Une ville sans voiture. Les chants des oiseaux se font à nouveau entendre.
Les villes se sont vidées de leurs habitants, mais aussi de leurs voitures. Et c’est bien… © Ed Judkins_Pixabay

Étrange période. C’est sans doute la toute première fois — depuis quand, la fin du 19 e siècle ? — que l’on peut aussi bien entendre les oiseaux chanter en centre-ville. La première fois, aussi, qu’il est possible d’ouvrir ses fenêtres au cœur de Marseille, de Lyon, de Nantes, de Toulouse ou de Paris sans être incommodés par le flot incessant des camions, des voitures et des scooters.
Il a fallu qu’un sale virus tue et que des gouvernements imposent des mesures de limitations drastiques à la circulation humaine pour que les véhicules à moteur restent au garage. Et avec eux le bruit et les gaz d’échappement. On dit souvent qu’à toute chose malheur est bon. C’est encore le cas aujourd’hui. Partout, en effet, les ciels s’éclaircissent, les chapes de fumées qui recouvraient les villes se déchirent et disparaissent.
Les hommes et les femmes qui souffrent de broncho-pneumopathie chronique obstructive, ou BPCO, figurent parmi les plus vulnérables au Covid-19. Ils sont environ 4 millions de Français à être atteints par ce mal, dont 700 000 à un stade sévère. Or, la pollution atmosphérique, mais aussi les pesticides et le tabac sont les principales causes de ces bronchites chroniques.
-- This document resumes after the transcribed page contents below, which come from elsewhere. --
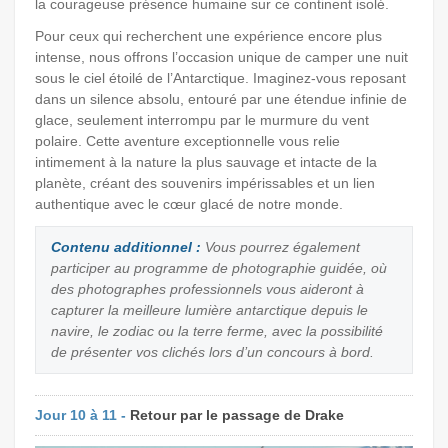
la courageuse présence humaine sur ce continent isolé.
Pour ceux qui recherchent une expérience encore plus
intense, nous offrons l’occasion unique de camper une nuit
sous le ciel étoilé de l’Antarctique. Imaginez-vous reposant
dans un silence absolu, entouré par une étendue infinie de
glace, seulement interrompu par le murmure du vent
polaire. Cette aventure exceptionnelle vous relie
intimement à la nature la plus sauvage et intacte de la
planète, créant des souvenirs impérissables et un lien
authentique avec le cœur glacé de notre monde.
Contenu additionnel :
Vous pourrez également
participer au programme de photographie guidée, où
des photographes professionnels vous aideront à
capturer la meilleure lumière antarctique depuis le
navire, le zodiac ou la terre ferme, avec la possibilité
de présenter vos clichés lors d’un concours à bord.
Jour 10 à 11 -
Retour par le passage de Drake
Chaque année, la BPCO est la troisième cause de mortalité en France, la cinquième dans le monde.
Il est paradoxal que le virus qui menace la santé, voire la vie de certaines de ces personnes aujourd’hui, soit aussi celui « grâce » auquel le monde entier est momentanément débarrassé de la pollution qui les rend malades.
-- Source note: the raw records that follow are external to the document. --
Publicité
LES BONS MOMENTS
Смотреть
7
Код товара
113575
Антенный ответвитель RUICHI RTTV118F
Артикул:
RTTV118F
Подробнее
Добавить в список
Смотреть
Les paquebots de tourisme sont extrêmement polluants, notamment en raison de leur carburant "lourd".
Un énorme paquebot pollue autant qu’un million de véhicules. Une proportion importante de ces “immeubles flottants” sont fabriqués en France, par les Chantiers de l’Atlantique… Faut-il s’en réjouir ? © Donterase/Pixabay

Les animaux se sont rapidement aperçu des changements survenus dans le monde depuis le déclenchement de la pandémie. Si à Paris les oiseaux chantent comme jamais le matin, ce sont des milliers de poissons, mais aussi des cygnes et des dauphins qui ont fait leur apparition à Venise. L’eau des canaux, limpide et — momentanément ? — débarrassée de la pollution, est de nouveau accueillante, bienfaisante.
Le plus triste est d’imaginer — ou plutôt de savoir — qu’une fois cette pandémie terminée, voitures et scooters reprendront leurs rondes infernales et feront taire les oiseaux. À Venise, les énormes paquebots au fioul lourd * et leurs hordes de touristes chasseront les dauphins. Quant à ceux qui, partout dans le monde, souffrent de BPCO — et qui auront su résister au Coronavirus —, ils étoufferont à nouveau à chaque prochain pic de pollution.
Bref, quant le crise sera derrière nous, quand tout ira bien, tout ira mal…

* Les Chantiers de l’Atlantique figurent parmi les principaux fabricants de ce type de « monstres flottants ». Construiront et commercialiseront-ils rapidement
les Silenseas, ces paquebots à voile made in France qu’ils ont dans leurs cartons.